**AIM OF THE TASK:**
Copy out the data from the line containing "113: (613, 357)" through the line containing "20: (38, 279)", including both of those lines and leaving out any picture marker that falls between them.

**INPUT DATA:**
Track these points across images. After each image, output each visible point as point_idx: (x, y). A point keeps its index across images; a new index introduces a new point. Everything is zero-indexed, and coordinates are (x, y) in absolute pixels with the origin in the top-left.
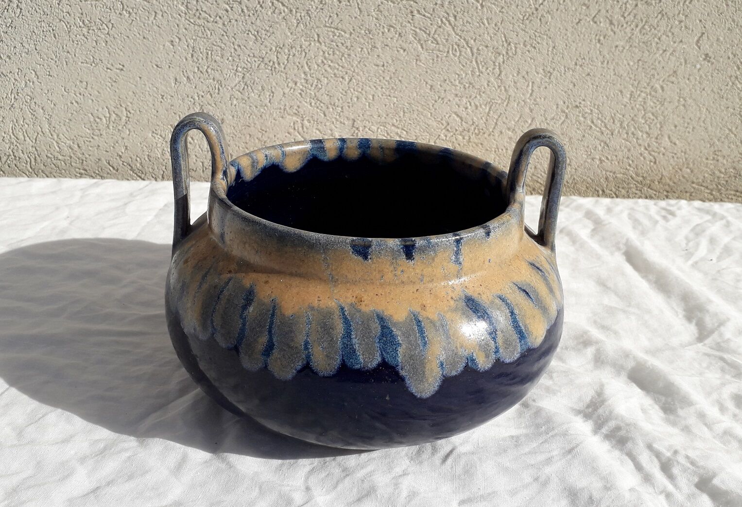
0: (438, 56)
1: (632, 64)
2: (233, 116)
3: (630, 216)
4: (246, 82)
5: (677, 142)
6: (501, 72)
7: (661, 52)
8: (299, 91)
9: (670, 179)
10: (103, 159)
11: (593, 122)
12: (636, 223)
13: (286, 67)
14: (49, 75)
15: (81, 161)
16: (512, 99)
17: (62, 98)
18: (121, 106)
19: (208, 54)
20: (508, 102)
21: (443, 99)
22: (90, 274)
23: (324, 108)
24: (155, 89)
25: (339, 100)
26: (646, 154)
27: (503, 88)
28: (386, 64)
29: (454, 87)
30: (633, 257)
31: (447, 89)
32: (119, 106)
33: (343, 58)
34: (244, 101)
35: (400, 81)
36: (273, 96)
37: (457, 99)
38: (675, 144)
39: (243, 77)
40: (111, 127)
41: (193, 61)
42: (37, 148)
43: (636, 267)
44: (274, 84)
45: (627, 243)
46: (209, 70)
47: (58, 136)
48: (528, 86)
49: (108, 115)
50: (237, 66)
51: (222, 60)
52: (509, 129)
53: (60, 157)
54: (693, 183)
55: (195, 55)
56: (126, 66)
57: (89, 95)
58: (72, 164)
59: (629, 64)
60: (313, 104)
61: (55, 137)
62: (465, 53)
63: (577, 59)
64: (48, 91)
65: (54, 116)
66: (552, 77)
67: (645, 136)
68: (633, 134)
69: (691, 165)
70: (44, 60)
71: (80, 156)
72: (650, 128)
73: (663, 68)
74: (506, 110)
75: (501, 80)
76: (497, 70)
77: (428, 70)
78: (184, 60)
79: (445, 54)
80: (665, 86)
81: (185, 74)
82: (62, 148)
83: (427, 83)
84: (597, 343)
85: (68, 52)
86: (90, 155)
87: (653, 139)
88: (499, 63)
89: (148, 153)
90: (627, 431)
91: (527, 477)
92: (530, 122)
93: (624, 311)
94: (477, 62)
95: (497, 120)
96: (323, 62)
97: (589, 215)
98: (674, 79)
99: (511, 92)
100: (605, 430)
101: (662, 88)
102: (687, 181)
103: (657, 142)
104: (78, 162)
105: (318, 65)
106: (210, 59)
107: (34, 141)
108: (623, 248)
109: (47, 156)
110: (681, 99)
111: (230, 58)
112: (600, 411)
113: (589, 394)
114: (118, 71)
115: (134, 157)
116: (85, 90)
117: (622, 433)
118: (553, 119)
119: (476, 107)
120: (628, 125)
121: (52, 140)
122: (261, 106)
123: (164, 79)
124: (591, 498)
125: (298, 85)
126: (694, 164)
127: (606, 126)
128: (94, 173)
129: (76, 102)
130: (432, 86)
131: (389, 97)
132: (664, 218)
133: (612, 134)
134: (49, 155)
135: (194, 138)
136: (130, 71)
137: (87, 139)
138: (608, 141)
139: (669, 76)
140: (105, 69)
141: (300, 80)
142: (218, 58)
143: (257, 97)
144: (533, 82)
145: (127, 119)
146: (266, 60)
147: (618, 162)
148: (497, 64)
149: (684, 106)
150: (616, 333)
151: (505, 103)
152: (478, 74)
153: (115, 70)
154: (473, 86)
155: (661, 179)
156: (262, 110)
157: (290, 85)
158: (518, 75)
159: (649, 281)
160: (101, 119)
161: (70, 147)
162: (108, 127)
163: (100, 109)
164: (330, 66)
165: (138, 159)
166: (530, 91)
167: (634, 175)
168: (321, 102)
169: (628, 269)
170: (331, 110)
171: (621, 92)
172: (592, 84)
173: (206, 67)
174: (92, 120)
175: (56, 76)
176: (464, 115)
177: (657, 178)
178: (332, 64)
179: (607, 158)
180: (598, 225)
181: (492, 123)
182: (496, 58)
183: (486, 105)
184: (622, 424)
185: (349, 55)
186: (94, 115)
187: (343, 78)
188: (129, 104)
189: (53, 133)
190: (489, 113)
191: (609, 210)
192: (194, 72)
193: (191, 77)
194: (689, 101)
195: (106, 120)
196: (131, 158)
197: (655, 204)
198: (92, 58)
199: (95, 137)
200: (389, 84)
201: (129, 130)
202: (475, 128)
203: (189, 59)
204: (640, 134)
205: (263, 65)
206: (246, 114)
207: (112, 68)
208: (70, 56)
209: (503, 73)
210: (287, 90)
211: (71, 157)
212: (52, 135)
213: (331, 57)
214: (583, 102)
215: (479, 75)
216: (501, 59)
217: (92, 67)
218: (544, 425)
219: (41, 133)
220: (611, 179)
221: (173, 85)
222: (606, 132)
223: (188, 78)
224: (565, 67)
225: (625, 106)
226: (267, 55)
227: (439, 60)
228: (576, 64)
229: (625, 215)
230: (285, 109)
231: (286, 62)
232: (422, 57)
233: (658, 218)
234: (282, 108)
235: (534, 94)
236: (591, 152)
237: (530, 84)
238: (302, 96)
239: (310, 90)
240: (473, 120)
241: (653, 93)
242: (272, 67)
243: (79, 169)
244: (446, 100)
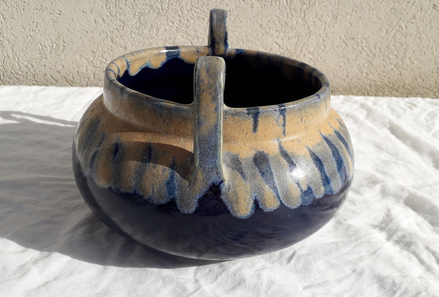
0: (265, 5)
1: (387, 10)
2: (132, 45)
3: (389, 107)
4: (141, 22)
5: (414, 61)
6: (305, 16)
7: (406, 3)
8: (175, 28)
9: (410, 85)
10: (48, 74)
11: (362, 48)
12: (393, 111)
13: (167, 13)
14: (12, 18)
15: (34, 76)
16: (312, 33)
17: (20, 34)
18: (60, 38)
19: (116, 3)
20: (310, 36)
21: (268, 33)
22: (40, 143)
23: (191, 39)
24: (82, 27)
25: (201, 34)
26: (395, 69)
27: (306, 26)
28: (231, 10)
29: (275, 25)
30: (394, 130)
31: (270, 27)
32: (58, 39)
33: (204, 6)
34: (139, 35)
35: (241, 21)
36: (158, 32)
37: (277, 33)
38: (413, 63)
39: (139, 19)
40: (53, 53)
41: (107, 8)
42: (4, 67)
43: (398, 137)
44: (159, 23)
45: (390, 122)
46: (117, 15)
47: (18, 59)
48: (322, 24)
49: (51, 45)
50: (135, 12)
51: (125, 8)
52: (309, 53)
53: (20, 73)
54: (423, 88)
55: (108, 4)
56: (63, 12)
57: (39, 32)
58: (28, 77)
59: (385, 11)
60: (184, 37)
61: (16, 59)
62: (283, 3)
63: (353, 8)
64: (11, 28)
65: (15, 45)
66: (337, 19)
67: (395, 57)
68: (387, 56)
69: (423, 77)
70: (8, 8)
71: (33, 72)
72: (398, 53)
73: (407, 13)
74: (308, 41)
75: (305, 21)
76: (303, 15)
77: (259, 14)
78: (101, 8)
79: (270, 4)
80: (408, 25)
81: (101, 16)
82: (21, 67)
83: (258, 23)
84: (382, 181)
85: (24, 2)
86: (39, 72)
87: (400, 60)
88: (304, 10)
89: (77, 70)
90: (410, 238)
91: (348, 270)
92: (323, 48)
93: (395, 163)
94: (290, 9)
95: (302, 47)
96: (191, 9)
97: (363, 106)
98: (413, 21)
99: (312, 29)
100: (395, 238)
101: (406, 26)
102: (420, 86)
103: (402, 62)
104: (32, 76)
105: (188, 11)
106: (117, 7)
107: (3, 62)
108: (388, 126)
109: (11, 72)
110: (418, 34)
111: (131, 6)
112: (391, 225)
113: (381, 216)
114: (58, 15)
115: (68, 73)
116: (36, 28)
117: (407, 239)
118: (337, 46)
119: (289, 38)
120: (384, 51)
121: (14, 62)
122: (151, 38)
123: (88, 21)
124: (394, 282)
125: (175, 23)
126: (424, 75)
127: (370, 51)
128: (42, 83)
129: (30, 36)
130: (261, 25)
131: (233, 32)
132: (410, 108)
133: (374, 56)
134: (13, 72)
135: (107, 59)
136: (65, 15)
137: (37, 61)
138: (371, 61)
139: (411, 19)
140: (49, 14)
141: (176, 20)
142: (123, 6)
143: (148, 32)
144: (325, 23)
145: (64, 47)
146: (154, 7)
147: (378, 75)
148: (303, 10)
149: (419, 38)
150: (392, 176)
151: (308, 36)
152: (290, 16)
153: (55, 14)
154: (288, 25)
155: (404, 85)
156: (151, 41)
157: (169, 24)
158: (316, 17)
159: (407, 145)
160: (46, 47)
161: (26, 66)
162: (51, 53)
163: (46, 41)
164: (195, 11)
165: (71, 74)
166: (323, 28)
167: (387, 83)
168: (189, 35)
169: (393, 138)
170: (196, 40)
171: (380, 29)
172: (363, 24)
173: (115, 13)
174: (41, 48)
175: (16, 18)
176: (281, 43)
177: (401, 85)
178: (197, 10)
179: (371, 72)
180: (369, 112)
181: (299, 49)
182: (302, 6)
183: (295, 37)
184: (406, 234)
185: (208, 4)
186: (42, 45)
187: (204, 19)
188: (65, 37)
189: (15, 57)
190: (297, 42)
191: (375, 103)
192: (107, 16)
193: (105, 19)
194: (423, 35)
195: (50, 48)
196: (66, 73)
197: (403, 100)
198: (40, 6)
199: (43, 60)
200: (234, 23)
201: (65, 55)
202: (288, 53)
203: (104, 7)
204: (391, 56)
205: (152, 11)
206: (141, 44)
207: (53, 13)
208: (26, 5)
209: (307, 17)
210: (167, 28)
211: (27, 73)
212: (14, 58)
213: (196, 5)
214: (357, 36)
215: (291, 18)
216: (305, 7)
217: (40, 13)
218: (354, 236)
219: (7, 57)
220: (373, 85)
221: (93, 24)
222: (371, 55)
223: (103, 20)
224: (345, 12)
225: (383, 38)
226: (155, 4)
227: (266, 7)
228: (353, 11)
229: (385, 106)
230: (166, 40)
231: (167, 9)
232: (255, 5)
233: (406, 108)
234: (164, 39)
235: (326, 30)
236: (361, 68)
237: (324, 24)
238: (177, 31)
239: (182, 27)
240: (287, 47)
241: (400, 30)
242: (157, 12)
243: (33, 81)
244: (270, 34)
...
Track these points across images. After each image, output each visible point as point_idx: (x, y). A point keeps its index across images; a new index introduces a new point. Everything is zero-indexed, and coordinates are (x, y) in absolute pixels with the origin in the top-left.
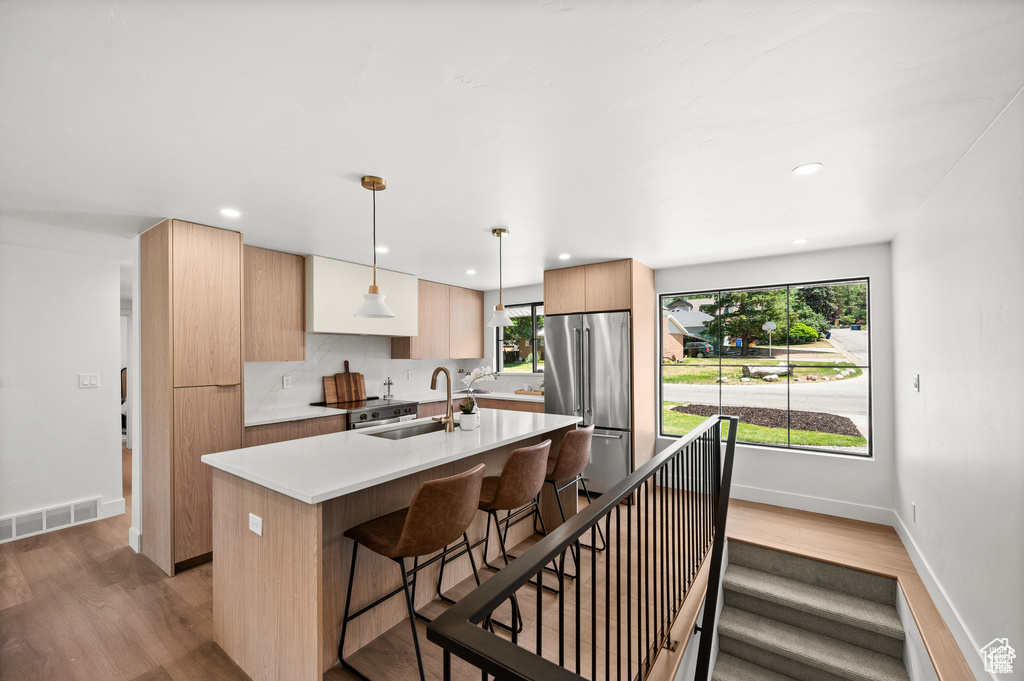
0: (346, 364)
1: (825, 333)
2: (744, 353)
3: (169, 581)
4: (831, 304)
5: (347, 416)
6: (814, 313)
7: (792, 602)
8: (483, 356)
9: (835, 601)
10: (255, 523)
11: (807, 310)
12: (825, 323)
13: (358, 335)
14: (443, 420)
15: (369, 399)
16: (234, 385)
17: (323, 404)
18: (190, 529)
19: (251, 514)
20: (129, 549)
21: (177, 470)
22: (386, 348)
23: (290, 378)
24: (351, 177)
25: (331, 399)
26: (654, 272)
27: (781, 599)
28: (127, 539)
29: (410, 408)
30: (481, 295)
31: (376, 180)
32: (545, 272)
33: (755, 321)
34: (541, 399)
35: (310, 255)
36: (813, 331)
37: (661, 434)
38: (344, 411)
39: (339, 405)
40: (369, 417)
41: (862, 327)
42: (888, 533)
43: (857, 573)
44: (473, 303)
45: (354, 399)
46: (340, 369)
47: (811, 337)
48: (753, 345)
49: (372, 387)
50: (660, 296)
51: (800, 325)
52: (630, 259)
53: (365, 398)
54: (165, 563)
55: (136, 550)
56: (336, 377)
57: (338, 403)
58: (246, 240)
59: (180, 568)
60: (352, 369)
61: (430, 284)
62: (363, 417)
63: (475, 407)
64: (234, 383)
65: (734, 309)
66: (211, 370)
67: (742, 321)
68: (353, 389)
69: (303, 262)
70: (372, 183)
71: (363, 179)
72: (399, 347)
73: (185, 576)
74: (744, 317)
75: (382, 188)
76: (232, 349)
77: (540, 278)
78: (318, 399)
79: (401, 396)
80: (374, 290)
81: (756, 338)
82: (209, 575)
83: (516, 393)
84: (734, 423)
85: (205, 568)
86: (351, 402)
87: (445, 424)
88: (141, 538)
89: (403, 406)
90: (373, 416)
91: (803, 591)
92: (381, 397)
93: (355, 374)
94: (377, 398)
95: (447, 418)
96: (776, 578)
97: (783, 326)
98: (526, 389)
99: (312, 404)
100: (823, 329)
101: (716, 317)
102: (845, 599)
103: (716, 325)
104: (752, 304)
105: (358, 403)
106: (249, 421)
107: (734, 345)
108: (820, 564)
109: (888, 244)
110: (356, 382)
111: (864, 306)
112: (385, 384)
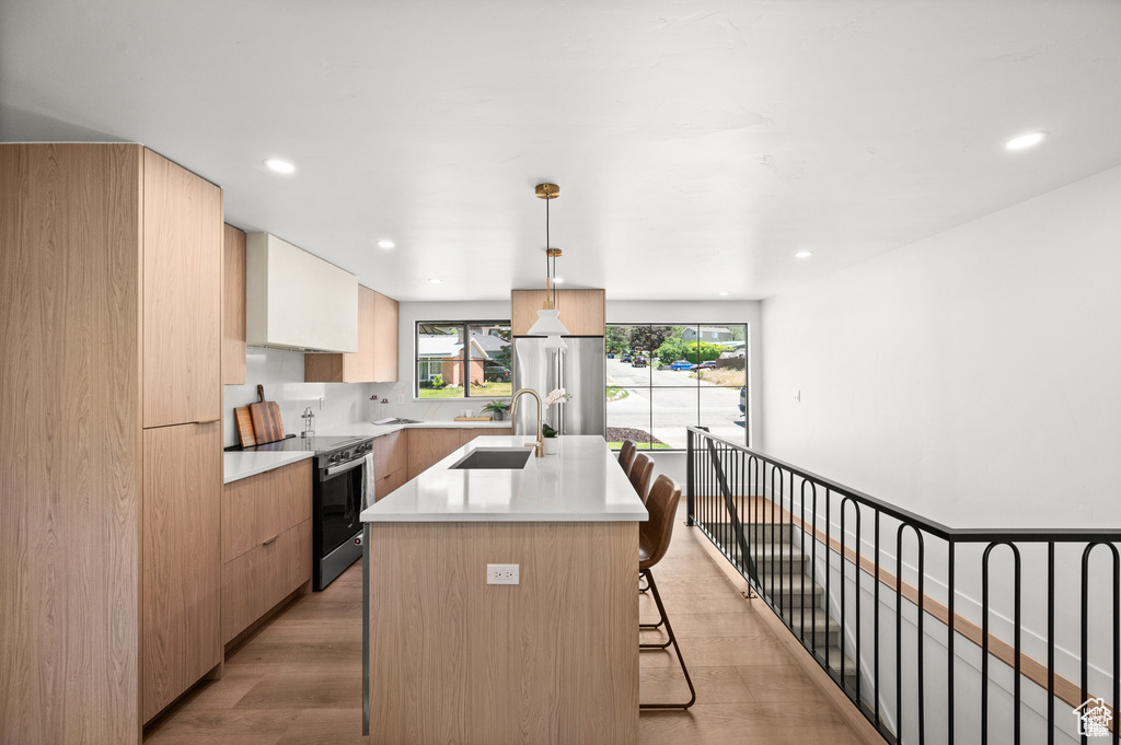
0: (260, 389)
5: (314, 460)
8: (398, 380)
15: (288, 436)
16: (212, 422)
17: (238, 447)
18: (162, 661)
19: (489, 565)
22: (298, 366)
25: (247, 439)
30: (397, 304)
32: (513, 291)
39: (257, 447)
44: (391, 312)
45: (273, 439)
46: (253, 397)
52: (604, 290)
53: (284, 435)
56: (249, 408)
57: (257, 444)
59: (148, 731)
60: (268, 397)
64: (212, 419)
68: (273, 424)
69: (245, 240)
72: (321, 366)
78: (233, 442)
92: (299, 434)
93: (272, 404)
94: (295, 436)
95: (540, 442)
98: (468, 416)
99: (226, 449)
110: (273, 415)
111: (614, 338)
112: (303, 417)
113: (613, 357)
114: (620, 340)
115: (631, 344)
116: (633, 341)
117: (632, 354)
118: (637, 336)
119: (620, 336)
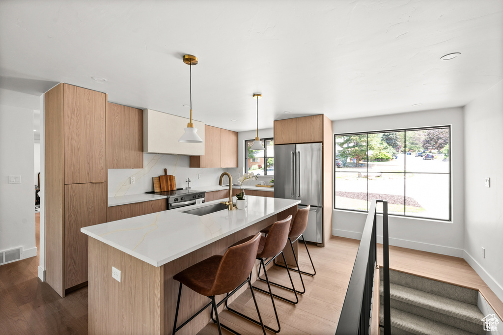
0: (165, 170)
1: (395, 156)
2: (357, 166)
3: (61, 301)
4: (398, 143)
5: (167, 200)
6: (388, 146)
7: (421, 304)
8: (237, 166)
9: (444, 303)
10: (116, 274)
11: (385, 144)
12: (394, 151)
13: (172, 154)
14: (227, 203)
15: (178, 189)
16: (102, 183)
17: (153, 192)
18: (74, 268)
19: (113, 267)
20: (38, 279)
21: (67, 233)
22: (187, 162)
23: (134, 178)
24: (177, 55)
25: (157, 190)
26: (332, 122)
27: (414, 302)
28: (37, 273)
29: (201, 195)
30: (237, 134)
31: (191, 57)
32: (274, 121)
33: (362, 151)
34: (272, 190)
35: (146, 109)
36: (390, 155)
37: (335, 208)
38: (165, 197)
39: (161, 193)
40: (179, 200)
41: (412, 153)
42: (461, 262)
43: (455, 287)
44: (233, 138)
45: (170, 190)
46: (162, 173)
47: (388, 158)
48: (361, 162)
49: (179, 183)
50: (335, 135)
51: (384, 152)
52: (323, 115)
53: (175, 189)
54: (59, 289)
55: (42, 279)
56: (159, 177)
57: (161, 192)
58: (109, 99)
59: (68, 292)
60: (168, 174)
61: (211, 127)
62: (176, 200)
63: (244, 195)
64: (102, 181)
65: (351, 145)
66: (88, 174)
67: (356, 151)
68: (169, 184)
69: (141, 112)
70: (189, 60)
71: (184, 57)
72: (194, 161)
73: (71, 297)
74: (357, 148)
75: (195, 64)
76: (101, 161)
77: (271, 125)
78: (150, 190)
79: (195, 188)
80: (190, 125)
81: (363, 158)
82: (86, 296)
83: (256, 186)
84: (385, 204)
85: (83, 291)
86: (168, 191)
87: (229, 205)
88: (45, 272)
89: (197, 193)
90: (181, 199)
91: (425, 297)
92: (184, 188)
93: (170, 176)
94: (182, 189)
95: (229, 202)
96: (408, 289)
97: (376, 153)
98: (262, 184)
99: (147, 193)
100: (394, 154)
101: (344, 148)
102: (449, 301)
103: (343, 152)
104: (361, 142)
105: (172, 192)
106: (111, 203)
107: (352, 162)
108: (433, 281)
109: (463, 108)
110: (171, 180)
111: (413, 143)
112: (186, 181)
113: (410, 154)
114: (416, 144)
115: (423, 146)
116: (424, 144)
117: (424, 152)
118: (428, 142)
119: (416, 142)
* * *
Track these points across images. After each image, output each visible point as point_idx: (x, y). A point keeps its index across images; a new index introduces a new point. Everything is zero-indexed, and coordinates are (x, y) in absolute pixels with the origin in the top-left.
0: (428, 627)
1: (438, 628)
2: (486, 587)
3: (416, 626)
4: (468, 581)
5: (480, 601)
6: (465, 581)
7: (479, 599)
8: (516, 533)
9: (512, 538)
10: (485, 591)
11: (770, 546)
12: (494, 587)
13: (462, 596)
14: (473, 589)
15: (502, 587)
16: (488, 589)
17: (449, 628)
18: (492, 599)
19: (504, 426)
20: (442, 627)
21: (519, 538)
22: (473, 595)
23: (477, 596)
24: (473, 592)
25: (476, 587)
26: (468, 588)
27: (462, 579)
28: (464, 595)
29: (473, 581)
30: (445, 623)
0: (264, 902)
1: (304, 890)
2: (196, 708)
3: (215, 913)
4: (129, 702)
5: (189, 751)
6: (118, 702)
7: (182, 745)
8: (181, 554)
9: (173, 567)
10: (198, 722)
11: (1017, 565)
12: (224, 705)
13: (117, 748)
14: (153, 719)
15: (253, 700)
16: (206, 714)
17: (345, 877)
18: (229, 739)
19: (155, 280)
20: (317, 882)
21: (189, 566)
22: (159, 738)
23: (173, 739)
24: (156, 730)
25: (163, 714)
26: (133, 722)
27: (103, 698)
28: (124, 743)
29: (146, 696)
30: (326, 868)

**TASK ANSWER:**
113: (613, 357)
114: (620, 340)
115: (631, 344)
116: (633, 341)
117: (632, 354)
118: (637, 336)
119: (620, 336)
0: (165, 170)
1: (395, 156)
2: (357, 166)
3: (61, 301)
4: (398, 143)
5: (167, 200)
6: (388, 146)
7: (421, 304)
8: (237, 166)
9: (444, 303)
10: (116, 274)
11: (385, 144)
12: (394, 151)
13: (172, 154)
14: (227, 203)
15: (178, 189)
16: (102, 183)
17: (153, 192)
18: (74, 268)
19: (113, 267)
20: (38, 279)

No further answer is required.